Did you know that airplane tires are filled with nitrogen? Apparently, it’s so the tires don’t burn up when the plane lands.
I didn’t know this until I played D4: Dark Dreams Don’t Die. I actually learned a whole slew of airplane facts. Way more than I thought I would—especially for a game about a guy who travels back in time in order to solve the murder of his dead wife.
Swery, the genius/insane mind that brought us the brilliant/completely stupid horror game Deadly Premonition (depending on who you ask), has struck again. This time, it’s a Kinect-focused murder mystery, but everything is tilted on its edge. David Young is a detective, and he’s looking for the man who killed his wife—a man known only as “D.” David’s also been shot in the head, which somehow gives him the ability to focus on specific mementos he finds and use them to travel back in time. It’s a little bit of film noir here, a dash of David Lynch there, plus a bit of its own crazy concoction.
Crazy how? How about a girl named Amanda, who hangs out in your room and acts like a giant cat kind of crazy. Or a partner who, in between helping you find evidence, eats more than three times his weight in food kind of crazy. Or a fashion designer who is awfully fond of his mannequin kind of crazy. Or… you know what? You need to play it for yourself to see how far this crazy train goes. Just when you think it’s finally gone off the rails, it gets even weirder. As long as you’re ready and strapped in on this trip to Loonyville, you’ll really enjoy the ride.
I did mention that D4 was centered around Kinect. Don’t tune me out just yet, because the game does some really interesting stuff with that expensive little camera. You don’t control David’s movement directly—rather, there are hotspots in each area that you can send him to explore. Each spot has tons of little clues and items to pick up (each one featuring little snippets of information that sprout off if you hold your hand over it). Every action comes with an associated Kinect command: open a cupboard, swipe your hand to the left, lift up a lid, swipe your hand up, that sort of thing.

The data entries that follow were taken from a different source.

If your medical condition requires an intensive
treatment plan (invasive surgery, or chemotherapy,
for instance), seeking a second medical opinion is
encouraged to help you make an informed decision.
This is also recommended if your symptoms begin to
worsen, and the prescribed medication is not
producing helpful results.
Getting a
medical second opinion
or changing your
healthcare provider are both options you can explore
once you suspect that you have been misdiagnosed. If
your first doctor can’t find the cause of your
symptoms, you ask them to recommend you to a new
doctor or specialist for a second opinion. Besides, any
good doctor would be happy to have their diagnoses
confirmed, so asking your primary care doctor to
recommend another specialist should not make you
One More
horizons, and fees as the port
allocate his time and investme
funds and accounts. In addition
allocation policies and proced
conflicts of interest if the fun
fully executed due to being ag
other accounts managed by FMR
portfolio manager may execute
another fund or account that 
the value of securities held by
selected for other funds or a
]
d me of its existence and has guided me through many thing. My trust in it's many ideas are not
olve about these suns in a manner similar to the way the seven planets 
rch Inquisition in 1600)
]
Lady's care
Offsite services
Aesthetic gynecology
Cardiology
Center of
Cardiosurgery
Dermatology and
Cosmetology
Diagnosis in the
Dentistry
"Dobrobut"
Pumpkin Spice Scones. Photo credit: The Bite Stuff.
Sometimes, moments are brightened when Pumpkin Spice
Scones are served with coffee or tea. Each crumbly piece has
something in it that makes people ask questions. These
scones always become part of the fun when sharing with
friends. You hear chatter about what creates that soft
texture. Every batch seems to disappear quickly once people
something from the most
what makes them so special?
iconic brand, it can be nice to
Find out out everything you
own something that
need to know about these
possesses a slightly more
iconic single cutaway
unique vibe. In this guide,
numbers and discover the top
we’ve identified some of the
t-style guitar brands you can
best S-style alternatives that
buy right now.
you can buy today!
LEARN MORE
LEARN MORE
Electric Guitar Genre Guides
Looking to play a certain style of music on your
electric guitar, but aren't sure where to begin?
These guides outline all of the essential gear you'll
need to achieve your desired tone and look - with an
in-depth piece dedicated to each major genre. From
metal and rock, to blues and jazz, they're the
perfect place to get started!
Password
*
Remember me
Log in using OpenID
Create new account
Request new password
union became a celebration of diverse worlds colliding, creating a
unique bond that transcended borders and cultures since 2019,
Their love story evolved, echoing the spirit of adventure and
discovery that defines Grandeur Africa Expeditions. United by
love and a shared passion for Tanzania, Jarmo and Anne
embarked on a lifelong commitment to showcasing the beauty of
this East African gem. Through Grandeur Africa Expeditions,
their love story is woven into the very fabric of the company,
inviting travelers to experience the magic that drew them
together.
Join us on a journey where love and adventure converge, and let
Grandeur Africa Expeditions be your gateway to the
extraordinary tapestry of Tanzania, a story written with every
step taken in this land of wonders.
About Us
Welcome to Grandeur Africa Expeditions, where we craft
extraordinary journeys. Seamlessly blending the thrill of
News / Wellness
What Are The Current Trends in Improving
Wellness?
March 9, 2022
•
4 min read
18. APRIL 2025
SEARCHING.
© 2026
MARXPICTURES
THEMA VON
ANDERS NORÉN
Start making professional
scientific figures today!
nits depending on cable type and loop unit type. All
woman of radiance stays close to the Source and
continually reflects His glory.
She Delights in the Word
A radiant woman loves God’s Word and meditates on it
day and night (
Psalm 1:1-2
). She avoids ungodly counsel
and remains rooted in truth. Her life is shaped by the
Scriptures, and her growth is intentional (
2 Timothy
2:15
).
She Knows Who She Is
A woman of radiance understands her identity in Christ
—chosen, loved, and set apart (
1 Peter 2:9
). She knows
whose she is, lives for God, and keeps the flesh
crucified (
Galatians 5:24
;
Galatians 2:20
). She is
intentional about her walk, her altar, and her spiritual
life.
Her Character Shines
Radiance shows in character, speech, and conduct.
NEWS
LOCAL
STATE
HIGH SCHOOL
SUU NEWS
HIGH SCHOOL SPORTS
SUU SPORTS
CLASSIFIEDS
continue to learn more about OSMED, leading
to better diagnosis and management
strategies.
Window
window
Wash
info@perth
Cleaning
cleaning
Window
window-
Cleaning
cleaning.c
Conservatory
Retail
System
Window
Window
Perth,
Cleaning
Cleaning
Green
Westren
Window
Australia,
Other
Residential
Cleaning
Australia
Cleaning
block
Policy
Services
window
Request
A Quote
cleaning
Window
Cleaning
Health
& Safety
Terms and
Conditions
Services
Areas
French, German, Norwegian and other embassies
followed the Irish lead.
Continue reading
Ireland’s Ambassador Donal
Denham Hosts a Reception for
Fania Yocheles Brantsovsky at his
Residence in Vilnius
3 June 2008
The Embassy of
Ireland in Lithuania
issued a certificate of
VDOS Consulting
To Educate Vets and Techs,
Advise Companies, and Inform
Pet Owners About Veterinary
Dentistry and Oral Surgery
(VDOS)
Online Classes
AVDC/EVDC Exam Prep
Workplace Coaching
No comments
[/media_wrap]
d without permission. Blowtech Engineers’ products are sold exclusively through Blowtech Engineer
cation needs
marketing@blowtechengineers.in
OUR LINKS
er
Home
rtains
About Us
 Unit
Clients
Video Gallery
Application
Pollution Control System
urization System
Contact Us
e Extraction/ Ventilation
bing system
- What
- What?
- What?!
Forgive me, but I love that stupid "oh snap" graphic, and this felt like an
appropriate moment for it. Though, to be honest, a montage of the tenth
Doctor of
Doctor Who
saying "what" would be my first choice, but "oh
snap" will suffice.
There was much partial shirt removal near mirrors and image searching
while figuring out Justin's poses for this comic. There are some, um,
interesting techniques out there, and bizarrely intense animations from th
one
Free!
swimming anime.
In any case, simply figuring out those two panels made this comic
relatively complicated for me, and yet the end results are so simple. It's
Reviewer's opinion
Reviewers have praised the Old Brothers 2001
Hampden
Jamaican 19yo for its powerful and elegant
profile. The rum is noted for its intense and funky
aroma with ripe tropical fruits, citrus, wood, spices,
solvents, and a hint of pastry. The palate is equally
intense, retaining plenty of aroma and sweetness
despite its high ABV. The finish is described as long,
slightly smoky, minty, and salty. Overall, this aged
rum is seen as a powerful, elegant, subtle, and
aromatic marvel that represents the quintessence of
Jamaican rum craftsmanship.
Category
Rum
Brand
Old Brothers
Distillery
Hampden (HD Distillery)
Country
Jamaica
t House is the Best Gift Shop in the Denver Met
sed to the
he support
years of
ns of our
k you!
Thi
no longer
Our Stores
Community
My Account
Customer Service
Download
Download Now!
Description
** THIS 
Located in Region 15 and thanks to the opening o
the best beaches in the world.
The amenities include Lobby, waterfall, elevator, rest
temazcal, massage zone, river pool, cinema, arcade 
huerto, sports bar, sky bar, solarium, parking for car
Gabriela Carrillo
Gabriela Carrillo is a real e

But each action has a stamina cost associated to it, and you need to be on the lookout for food to refill your stamina gauge. Lose too much stamina, and you’ll pass out and get sent back to present day—though, the penalty for doing so is little more than a slap on the wrist. Still, it keeps the tension high, as you prioritize your exploration to more pertinent details over less important items.
In between these moments of investigation come some absolutely bonkers quick time events. Believe me when I say that you haven’t seen choreography like this before in a video game—period. To succeed, you need to swipe along with various colored lines, pull and grab, and make all sorts of other gestures in order to properly win. Scoring seems kind of arbitrary, but honestly, it doesn’t matter—the joy of simply getting to watch these events play out is enough reward.
If all of this sounds great, but you don’t want to use the Kinect (or simply don’t have one), I’ve got great news—every action has been mapped to the controller, so you won’t need to flail about if you don’t want to. It makes the QTEs less exciting, but the investigations go at a much quicker pace, which is nice.
D4 is definitely rough around the edges, but the “bad” parts of it (the voice acting, animations, and awkward Kinect stuff) almost makes it better. There are some real hammy Boston accents on display here, but it just fits the off-kilter and totally insane vibe of the whole thing. Combined with the jazzy, unpredictable soundtrack, and you seriously won’t be able to predict what’s going to happen next.
Currently, only the Prologue and Chapters 1 and 2 are available for download, but more should be coming shortly. And they better, because Chapter 2 ends on a pretty insane cliffhanger. At $14.99, this bizarre little detective-themed acid trip is totally worth the taking.
Oh, Little Peggy, I will avenge you—but I gotta wait until the next episode comes out to do it. And I can’t wait to find out where this trip takes me.